The decision to replace tor1 stems from its aging cryptography. Developed when cryptographic standards were less advanced, tor1 presented several security weaknesses that made the network susceptible to modern attacks. This upgrade aims to make the entire circuit traffic more resilient against breaches that could compromise user data and reveal their identity.
One critical flaw in the original tor1 design was its use of AES-CTR encryption without hop-by-hop authentication. This resulted in malleable relay encryption, which meant an attacker controlling multiple relays could modify the traffic between them and observe predictable changes—an internal covert channel attack known as a tagging attack. Furthermore, tor1 offered only partial forward secrecy by reusing the same AES keys for a circuit’s entire lifetime, enabling decryption of all past traffic if those keys were ever stolen. Lastly, tor1 employed a weak 4-byte SHA-1 digest for cell authentication, creating a detectable but non-trivial probability of successful cell forgery.

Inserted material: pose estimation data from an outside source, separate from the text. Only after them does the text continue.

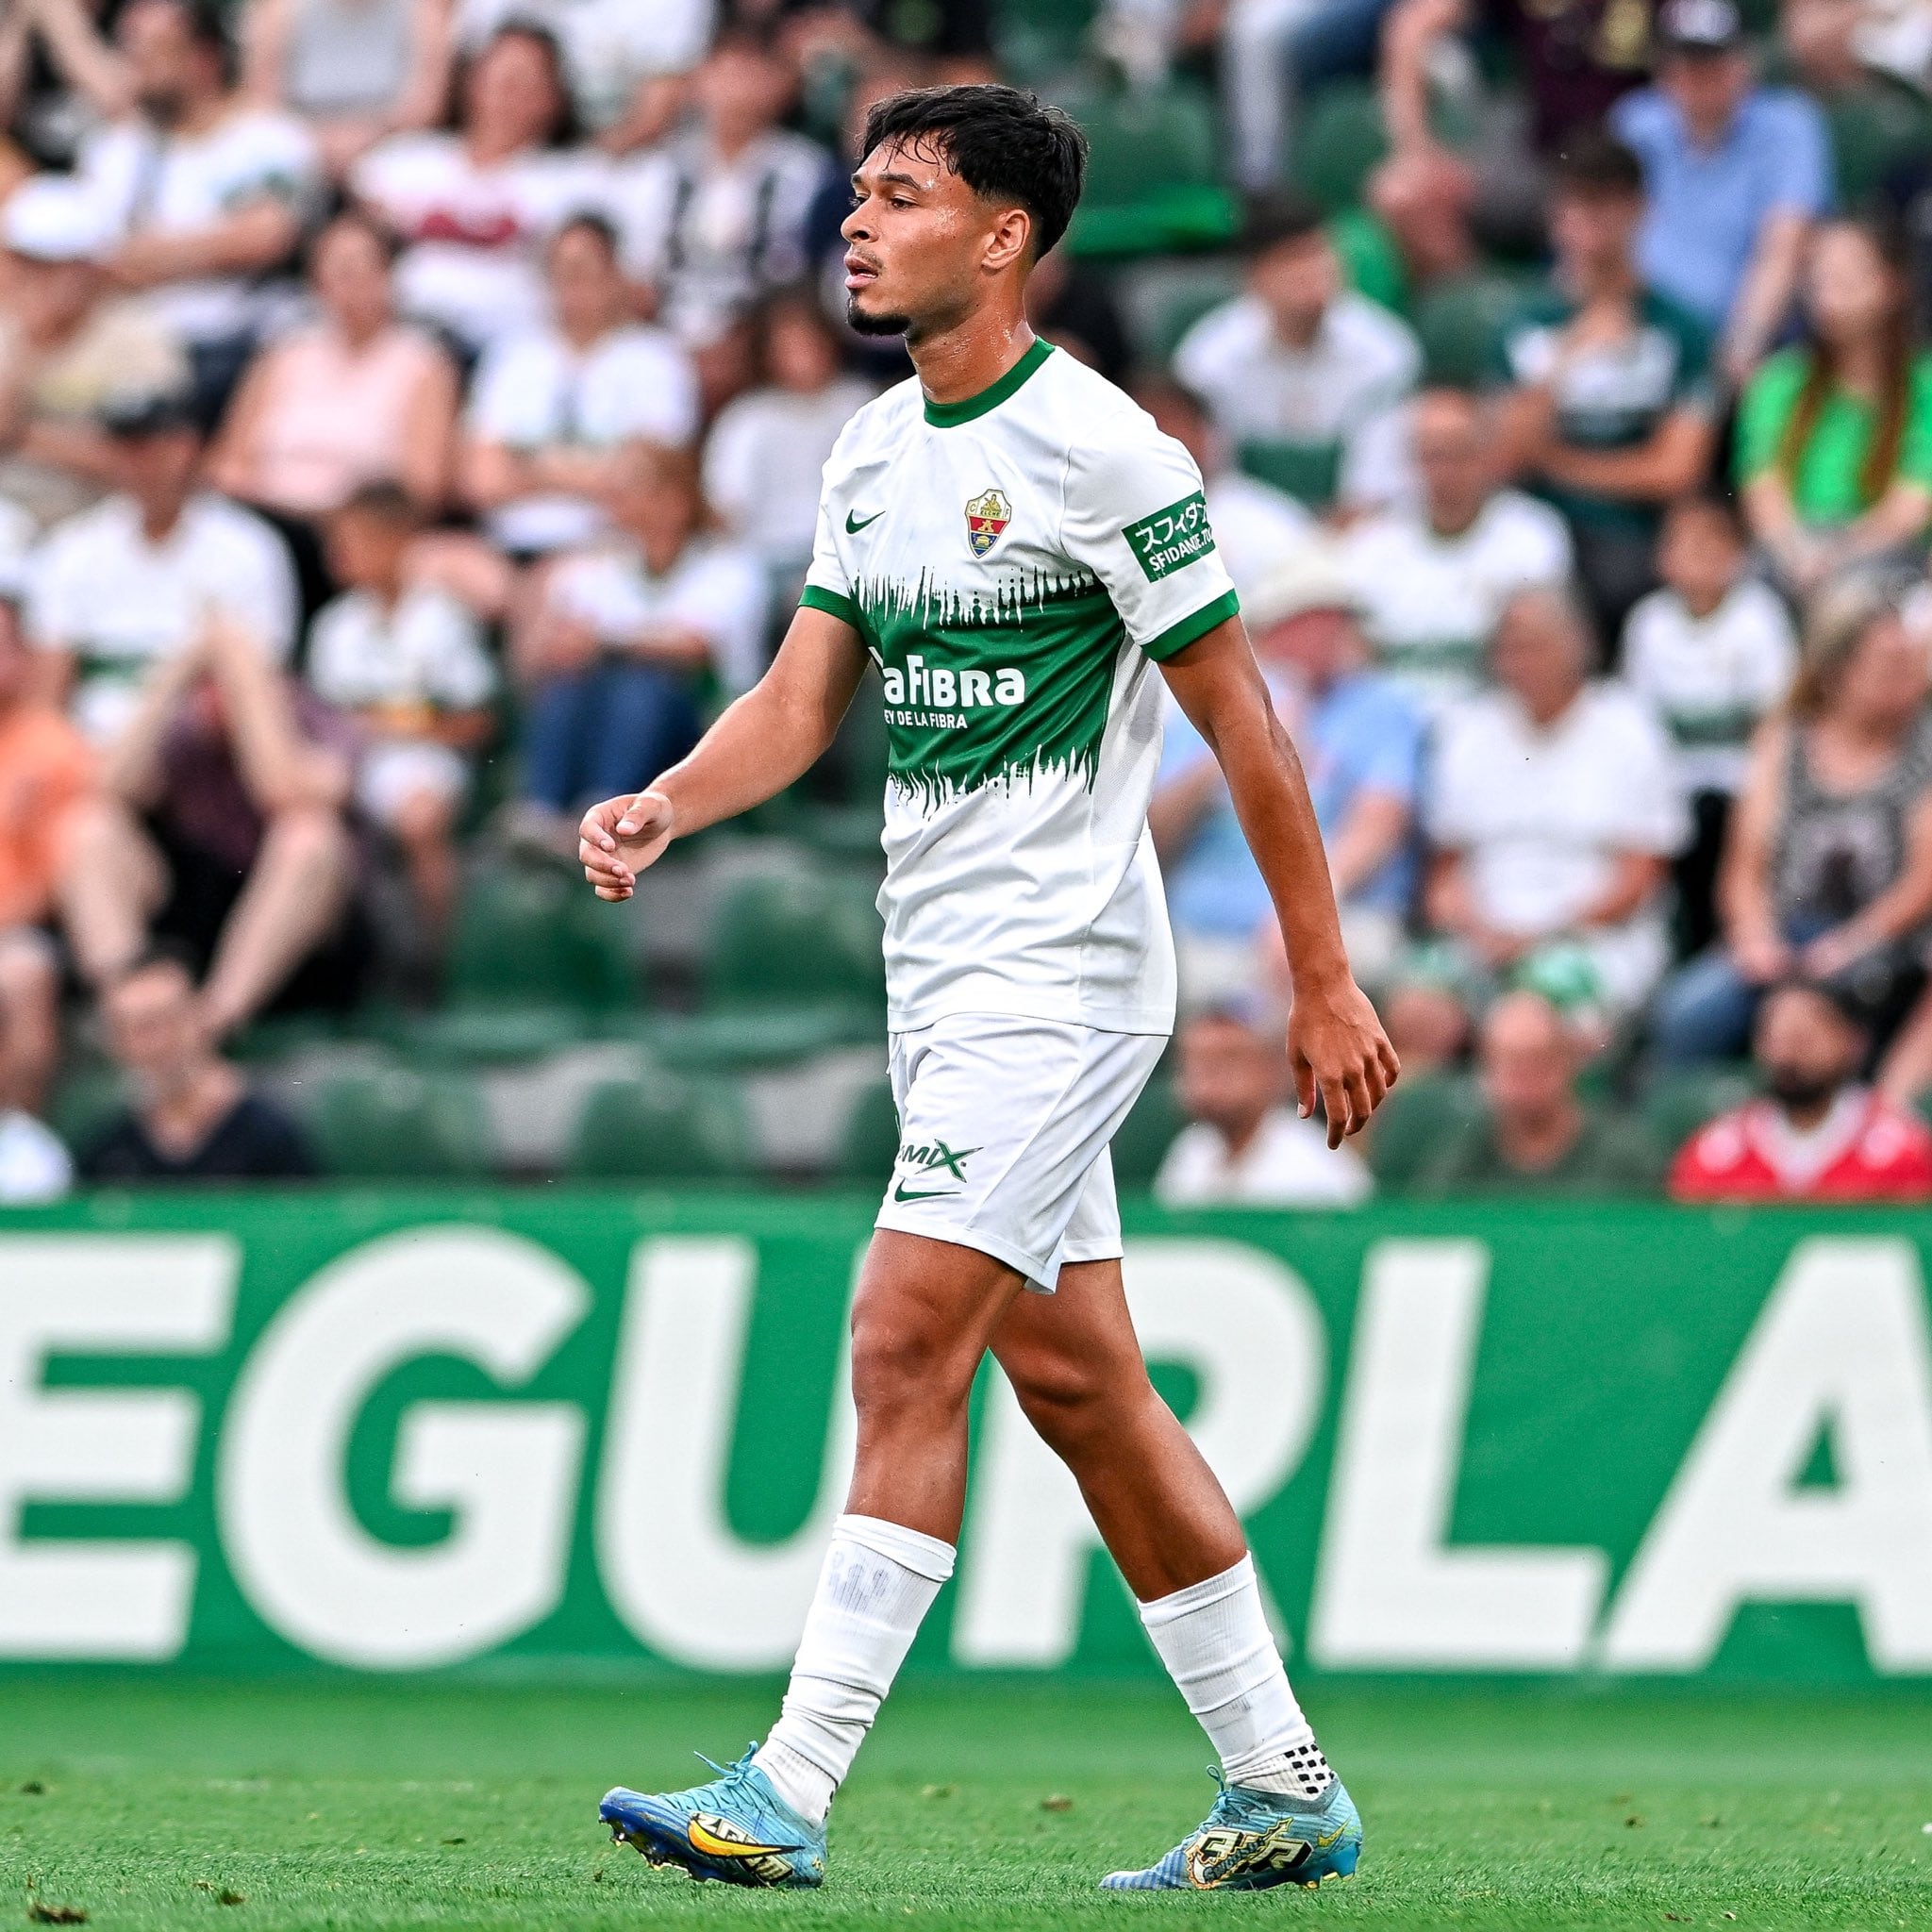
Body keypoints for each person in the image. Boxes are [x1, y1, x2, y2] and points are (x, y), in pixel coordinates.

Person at [578, 83, 1393, 1895]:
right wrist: (665, 802)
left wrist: (1318, 978)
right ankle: (1280, 1779)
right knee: (1083, 1385)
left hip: (1062, 976)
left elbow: (1244, 724)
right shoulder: (870, 450)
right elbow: (799, 704)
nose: (853, 225)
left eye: (897, 196)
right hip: (938, 979)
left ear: (1002, 235)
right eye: (855, 195)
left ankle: (788, 1782)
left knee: (897, 1330)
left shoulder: (1106, 448)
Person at [1652, 575, 1932, 1064]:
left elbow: (1922, 883)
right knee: (1687, 1016)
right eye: (1890, 665)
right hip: (1787, 937)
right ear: (1837, 671)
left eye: (1910, 662)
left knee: (1826, 1019)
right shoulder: (1784, 741)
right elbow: (1744, 865)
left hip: (1883, 947)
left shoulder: (1925, 745)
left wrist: (1848, 946)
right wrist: (1756, 939)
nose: (1910, 677)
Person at [55, 609, 364, 1042]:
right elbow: (109, 786)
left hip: (298, 951)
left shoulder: (320, 720)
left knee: (308, 836)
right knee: (91, 827)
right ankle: (131, 1010)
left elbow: (284, 789)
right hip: (191, 923)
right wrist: (173, 676)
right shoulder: (184, 729)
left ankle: (210, 1025)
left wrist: (249, 685)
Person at [1401, 584, 1688, 1050]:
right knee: (1415, 1009)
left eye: (1538, 645)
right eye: (1512, 647)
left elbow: (1641, 877)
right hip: (1483, 935)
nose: (1525, 661)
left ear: (1580, 646)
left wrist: (1538, 935)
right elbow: (1445, 871)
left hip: (1592, 938)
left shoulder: (1630, 728)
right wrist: (1477, 928)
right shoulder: (1468, 731)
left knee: (1531, 1024)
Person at [25, 0, 322, 425]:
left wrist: (135, 258)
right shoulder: (116, 148)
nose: (133, 65)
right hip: (117, 338)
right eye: (129, 49)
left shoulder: (267, 138)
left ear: (203, 59)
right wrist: (196, 249)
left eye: (151, 51)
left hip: (224, 343)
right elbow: (84, 253)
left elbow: (262, 239)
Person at [1151, 543, 1423, 998]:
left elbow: (1380, 824)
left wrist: (1304, 922)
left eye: (1337, 617)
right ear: (1268, 630)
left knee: (1305, 971)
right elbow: (1154, 834)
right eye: (1308, 618)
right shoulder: (1202, 709)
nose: (1328, 631)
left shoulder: (1381, 707)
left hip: (1336, 922)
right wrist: (1236, 748)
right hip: (1205, 929)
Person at [1491, 132, 1716, 644]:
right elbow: (1504, 456)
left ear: (1640, 211)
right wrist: (1568, 358)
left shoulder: (1680, 329)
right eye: (1575, 204)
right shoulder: (1525, 324)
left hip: (1635, 538)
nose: (1588, 223)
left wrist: (1554, 461)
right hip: (1538, 531)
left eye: (1605, 204)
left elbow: (1674, 471)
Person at [513, 441, 765, 845]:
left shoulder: (727, 565)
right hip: (603, 718)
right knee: (567, 686)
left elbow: (692, 646)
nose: (616, 500)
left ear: (676, 500)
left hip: (703, 730)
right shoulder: (601, 563)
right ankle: (540, 813)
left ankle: (603, 813)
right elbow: (556, 644)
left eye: (633, 488)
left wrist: (604, 644)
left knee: (643, 688)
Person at [25, 388, 297, 749]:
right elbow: (48, 690)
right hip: (89, 745)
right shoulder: (73, 547)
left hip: (202, 749)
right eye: (124, 446)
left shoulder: (248, 546)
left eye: (149, 444)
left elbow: (260, 680)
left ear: (186, 447)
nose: (136, 461)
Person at [306, 482, 495, 942]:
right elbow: (320, 723)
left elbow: (477, 722)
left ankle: (441, 960)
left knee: (420, 816)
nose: (338, 554)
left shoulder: (444, 617)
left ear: (396, 541)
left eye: (352, 541)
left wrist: (388, 726)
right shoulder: (333, 626)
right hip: (353, 764)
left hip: (429, 762)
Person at [350, 22, 607, 359]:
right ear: (471, 80)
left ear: (554, 100)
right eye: (500, 73)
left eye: (526, 80)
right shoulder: (403, 161)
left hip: (507, 350)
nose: (508, 88)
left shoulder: (574, 181)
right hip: (398, 339)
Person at [1610, 0, 1829, 385]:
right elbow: (1608, 237)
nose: (1702, 77)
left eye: (1716, 62)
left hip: (1739, 345)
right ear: (1663, 70)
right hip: (1641, 338)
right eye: (1689, 63)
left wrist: (1744, 344)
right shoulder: (1636, 123)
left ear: (1746, 63)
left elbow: (1783, 247)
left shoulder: (1789, 124)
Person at [461, 211, 698, 563]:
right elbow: (481, 480)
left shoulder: (657, 358)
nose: (573, 283)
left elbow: (651, 482)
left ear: (616, 274)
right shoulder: (512, 356)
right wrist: (596, 474)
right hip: (508, 546)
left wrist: (530, 467)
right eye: (562, 270)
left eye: (584, 269)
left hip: (614, 548)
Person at [208, 211, 460, 535]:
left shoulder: (424, 363)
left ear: (389, 275)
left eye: (363, 267)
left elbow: (422, 484)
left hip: (362, 532)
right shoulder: (282, 353)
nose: (351, 282)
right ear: (317, 280)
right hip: (269, 522)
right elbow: (231, 462)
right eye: (339, 270)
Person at [1622, 495, 1797, 957]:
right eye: (1686, 546)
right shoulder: (1648, 624)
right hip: (1671, 789)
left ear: (1740, 555)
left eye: (1713, 546)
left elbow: (1775, 720)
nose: (1699, 559)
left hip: (1738, 787)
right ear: (1663, 557)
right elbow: (1637, 726)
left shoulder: (1759, 617)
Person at [1173, 189, 1422, 515]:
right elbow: (1212, 481)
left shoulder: (1385, 351)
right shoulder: (1209, 357)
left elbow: (1374, 490)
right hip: (1251, 531)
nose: (1311, 273)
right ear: (1254, 277)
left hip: (1356, 535)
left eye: (1319, 254)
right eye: (1292, 259)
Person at [1340, 387, 1574, 713]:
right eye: (1432, 456)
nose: (1445, 470)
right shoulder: (1371, 543)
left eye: (1459, 453)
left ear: (1488, 455)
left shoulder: (1533, 535)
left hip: (1493, 724)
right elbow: (1355, 657)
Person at [1737, 219, 1932, 596]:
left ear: (1892, 283)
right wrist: (1799, 554)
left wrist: (1838, 557)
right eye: (1818, 275)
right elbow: (1763, 492)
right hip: (1793, 554)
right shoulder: (1777, 381)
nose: (1828, 291)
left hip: (1887, 557)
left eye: (1848, 274)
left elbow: (1910, 507)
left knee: (1860, 597)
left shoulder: (1923, 386)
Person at [611, 26, 833, 351]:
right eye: (725, 76)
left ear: (780, 86)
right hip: (669, 334)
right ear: (699, 83)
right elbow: (640, 274)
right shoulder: (659, 171)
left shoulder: (805, 172)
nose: (736, 93)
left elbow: (796, 276)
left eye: (750, 76)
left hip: (759, 344)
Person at [0, 174, 189, 531]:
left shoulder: (140, 337)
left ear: (92, 267)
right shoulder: (8, 327)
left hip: (101, 522)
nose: (34, 276)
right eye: (23, 260)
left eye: (52, 262)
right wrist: (27, 341)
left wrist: (23, 436)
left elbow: (148, 466)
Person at [1669, 976, 1932, 1200]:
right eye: (1776, 1039)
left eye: (1805, 1039)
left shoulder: (1904, 1152)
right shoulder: (1717, 1155)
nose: (1788, 1057)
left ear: (1853, 1041)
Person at [79, 942, 316, 1181]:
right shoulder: (108, 1149)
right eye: (137, 1029)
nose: (158, 1042)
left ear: (200, 1017)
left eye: (168, 1020)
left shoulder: (272, 1129)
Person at [702, 291, 878, 589]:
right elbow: (725, 507)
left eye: (809, 343)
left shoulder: (860, 404)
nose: (802, 357)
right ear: (768, 354)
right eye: (789, 347)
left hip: (846, 554)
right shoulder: (748, 419)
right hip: (764, 560)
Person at [1410, 988, 1663, 1193]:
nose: (1525, 1082)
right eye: (1510, 1067)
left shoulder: (1624, 1159)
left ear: (1567, 1063)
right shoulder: (1462, 1161)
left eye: (1539, 1063)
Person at [0, 562, 93, 1118]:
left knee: (23, 974)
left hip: (23, 932)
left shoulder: (52, 746)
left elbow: (59, 885)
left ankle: (17, 1136)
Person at [1155, 1000, 1373, 1207]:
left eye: (1228, 1058)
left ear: (1273, 1068)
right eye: (1196, 1062)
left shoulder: (1312, 1163)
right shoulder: (1190, 1151)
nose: (1207, 1077)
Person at [1129, 374, 1314, 608]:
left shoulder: (1270, 518)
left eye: (1176, 422)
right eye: (1152, 424)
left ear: (1206, 434)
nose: (1167, 436)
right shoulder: (1096, 526)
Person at [238, 0, 454, 180]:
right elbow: (262, 101)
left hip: (392, 151)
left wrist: (365, 139)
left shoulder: (423, 11)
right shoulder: (282, 9)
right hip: (300, 151)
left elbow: (425, 106)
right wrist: (319, 143)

The new Counter Galois Onion (CGO) design specifically addresses these vulnerabilities. CGO is built on a robust cryptographic construction known as UIV+ and meets modern security requirements, including high tagging resistance and immediate forward secrecy. CGO thwarts tagging attacks by utilizing wide-block encryption and tag chaining, ensuring that any tampering makes the entire current cell and all subsequent cells unrecoverable. For enhanced forward secrecy, CGO updates the encryption keys after every single cell transmission, guaranteeing that the exposure of a current key does not compromise past traffic.
In addition to key and tagging improvements, CGO dramatically strengthens authentication by entirely removing SHA-1 and replacing it with a 16-byte authenticator. CGO also enforces circuit integrity by chaining an encrypted tag and an initial nonce across cells, making each cell’s integrity dependent on all preceding cells. The Tor Project is currently integrating this modern, research-based encryption and authentication system into both the C Tor implementation and its Rust-based client, Arti, though a definitive timeline for its full, default deployment for Tor Browser users has not been provided.